First, it is possible that ordinary market competition, along with the promise of health inspections, is sufficient to motivate safe, sanitary service in barbershops and nail salons. As I discuss in greater detail in the next section, the need to compete for customers gives businesses every incentive to work cleanly and safely. Visits from the health inspector give barbershops and nail salons additional reason to stay on their toes.

Second, licensing is not narrowly targeted to health and safety. Much of aspiring barbers’ and manicurists’ time in mandatory schooling is spent learning hair or nail techniques and business practices—things consumers can, and do, judge for themselves. Comparatively little time is spent on topics related to keeping consumers healthy and safe. A 2021 study found that, on average, only about 26% of barber (or cosmetologist) curricula and 40% of manicurist curricula teach about health and safety. 5  This is not to say that curricula spend too little time on health and safety (Nebraska, for example, requires about 600 hours 6 ), but rather to point out that state-mandated barber and beauty education is mostly about other matters.

Moreover, many of the practices barbers and manicurists must follow to keep customers safe are relatively simple.  For example, they should wash their hands frequently; they should clean and disinfect their tools between customers; and they should read the labels of chemical products and follow the instructions for use. 7  A lot of this is common sense. Not only that, but there are inexpensive courses that teach the basics in very little time. 8 And after all, my findings show that nail salons and barbershops in different jurisdictions have little trouble complying with health and safety regulations.
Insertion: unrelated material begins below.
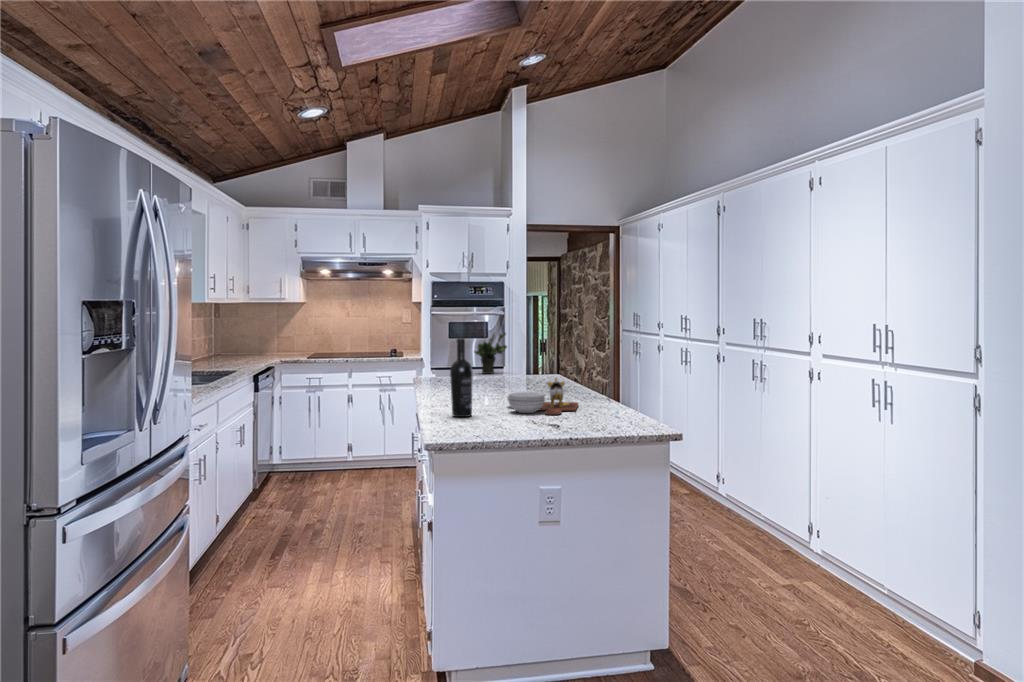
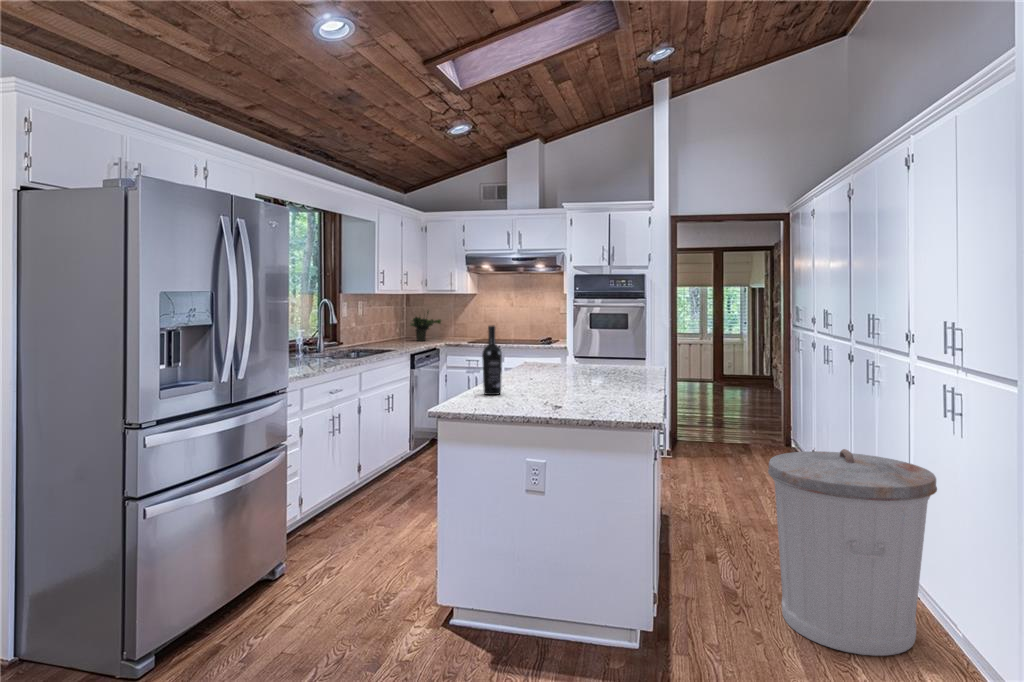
potted plant: present [475,333,507,374] -> present [410,312,441,341]
cutting board: present [507,378,578,415] -> none [538,364,617,398]
trash can: none [721,445,869,630] -> present [768,449,937,656]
Third, licensing shuts aspiring workers out of occupations for reasons that have nothing to do with safe practice, like whether they are willing and able to complete an expensive and time-consuming barber or beauty school program. 9  And it does so regardless of their knowledge, their skills, and, perhaps most importantly, their conscientiousness, to say nothing of the existence of alternative, more affordable ways to learn. Having the disposable income, or the ability to qualify for student loans with which to pay for school, does not mean a person will be more motivated to adhere to health and safety rules when later employed at a barbershop or nail salon, and neither does having the English language proficiency needed to complete school, to name but two possible obstacles that can thwart aspirants. If a person is not conscientious, a license is not going to make them conscientious. On top of that, skilled or conscientious workers may decide the opportunity costs of fulfilling licensing requirements are too steep and choose other occupations instead. 10 Thus, licensing may exclude aspiring workers willing and able to provide safe, high-quality service as much as it includes them.
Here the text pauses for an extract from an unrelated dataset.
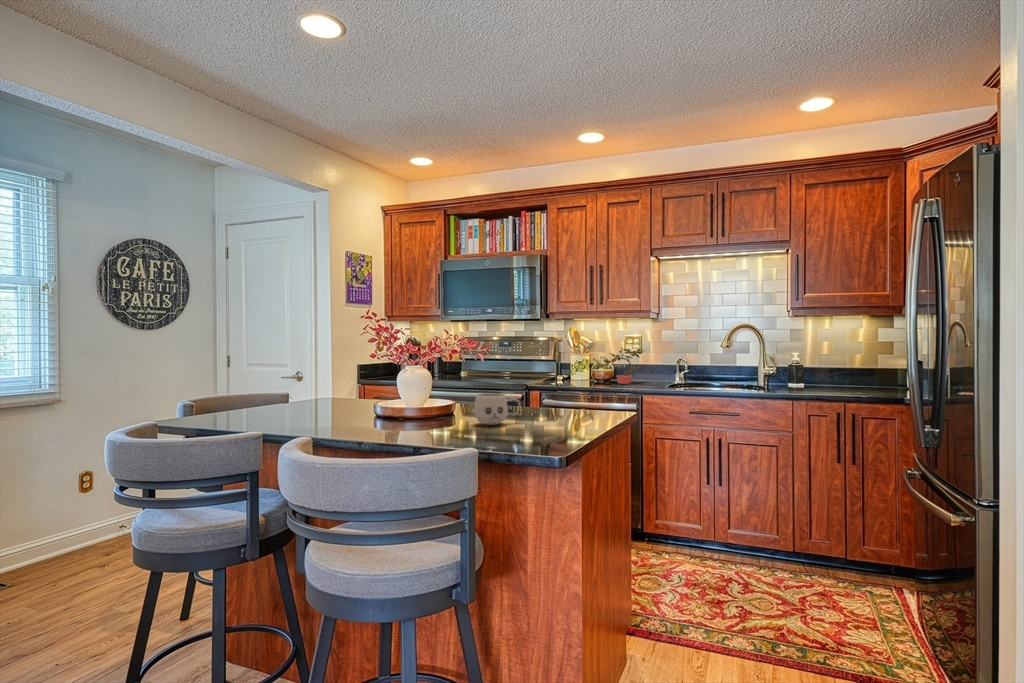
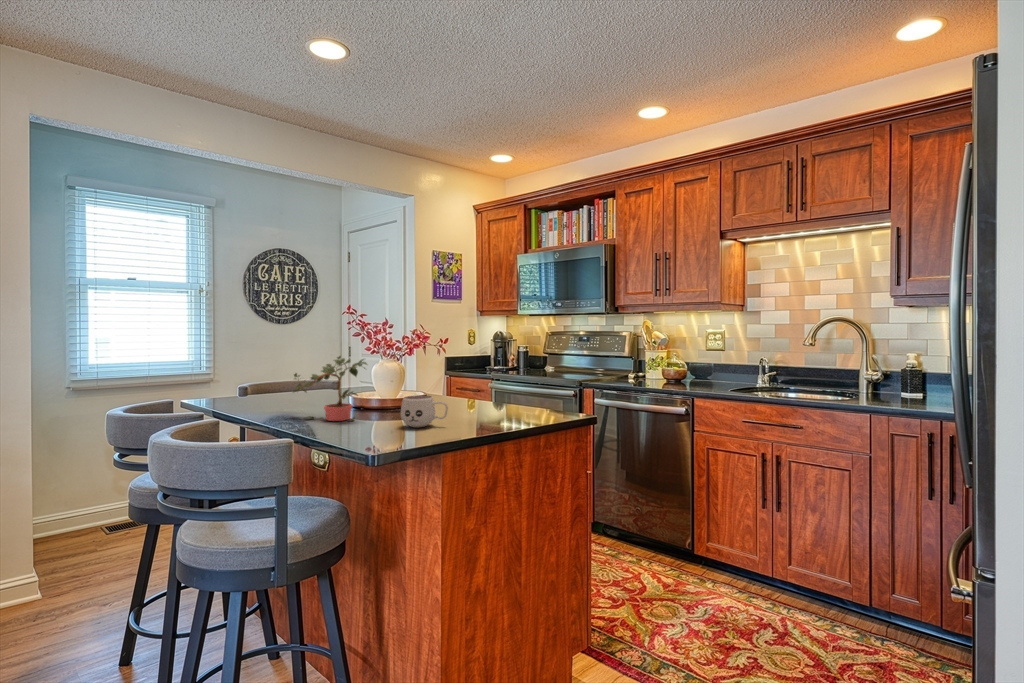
potted plant: present [592,348,643,384] -> present [293,356,367,421]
Finally, licensing may just be a fundamentally misguided approach. Licensing is premised, in part, on the notion that health and safety risks can be mitigated by policing who can enter an occupation. But regardless of who provides them, beauty and personal care services like manicuring and barbering are going to involve potentially risky things like using toxic chemicals or sharp objects on or around people. Whether workers are licensed or unlicensed, accidents can happen. In her testimony opposing relicensure of manicurists in Connecticut, one salon owner neatly summed up the problem:

Anecdotal stories of unclean salons and services that have caused harm are not unique to this industry. Licensed trades have plenty of lousy technicians and improper work resulting in bad experiences. Many people have stories for just about any industry and beauty is no exception. With over twenty years’ experience and a very successful business, I have seen many people who have had unpleasant experiences. . . . In all of the years and cases I have seen, every single one has been performed by [a] trained and certified or licensed individual. It is in my experience serving well over a thousand clients that this is not an issue of untrained or unlicensed technicians but simple mistakes or unforeseen reactions or allergies that are part of the risk in this business. 11

Given the nature of the risks involved, it just does not make sense to rely on barriers to occupational entry to protect the public. Fortunately, there are other ways to mitigate risks that are more targeted to health and safety and the actual practice of these occupations than licensing—and that do not come with licensing’s costs.